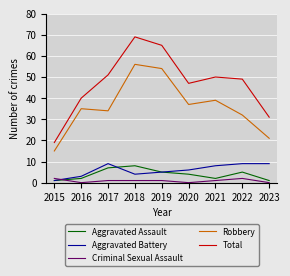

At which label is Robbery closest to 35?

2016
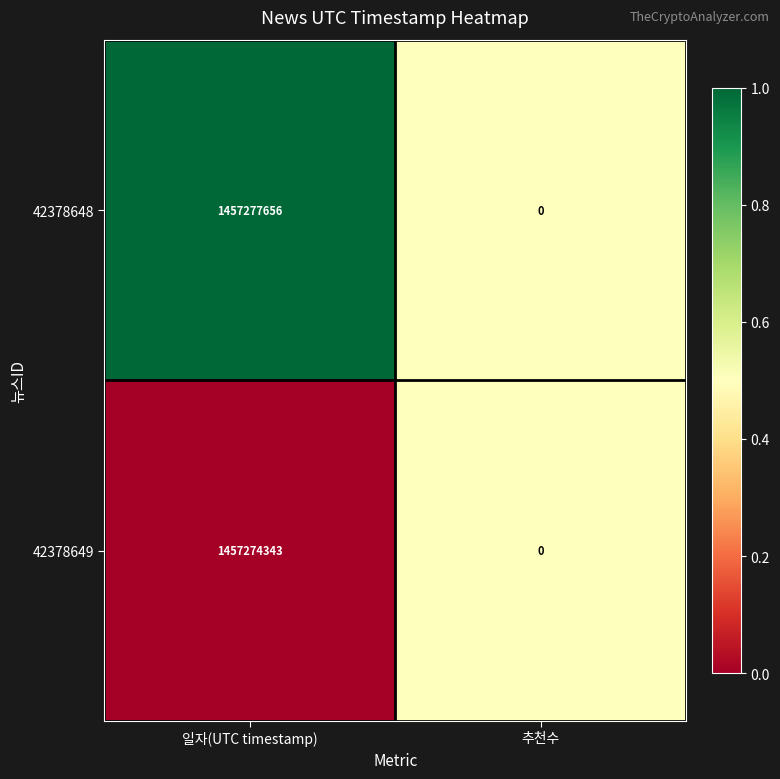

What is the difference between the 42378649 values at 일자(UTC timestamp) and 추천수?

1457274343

═══

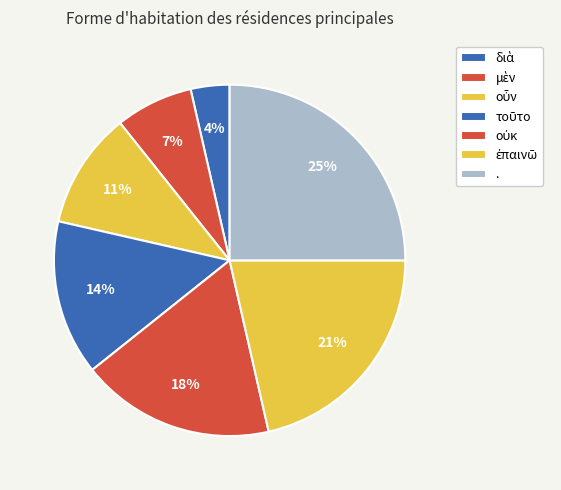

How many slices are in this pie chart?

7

═══

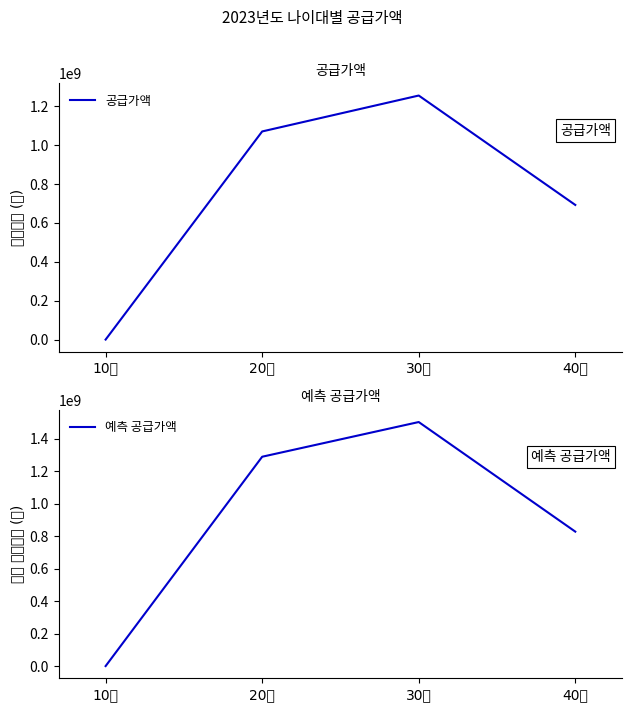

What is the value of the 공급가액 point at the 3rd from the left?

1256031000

═══

Reproduce the lines verbatim, starting with the line that contains "At which label is Robbery closest to 35?" and ending with the line that contains "What is the difference", both included. Leave the pictures out of your copy.

At which label is Robbery closest to 35?

2016

What is the difference between the 42378649 values at 일자(UTC timestamp) and 추천수?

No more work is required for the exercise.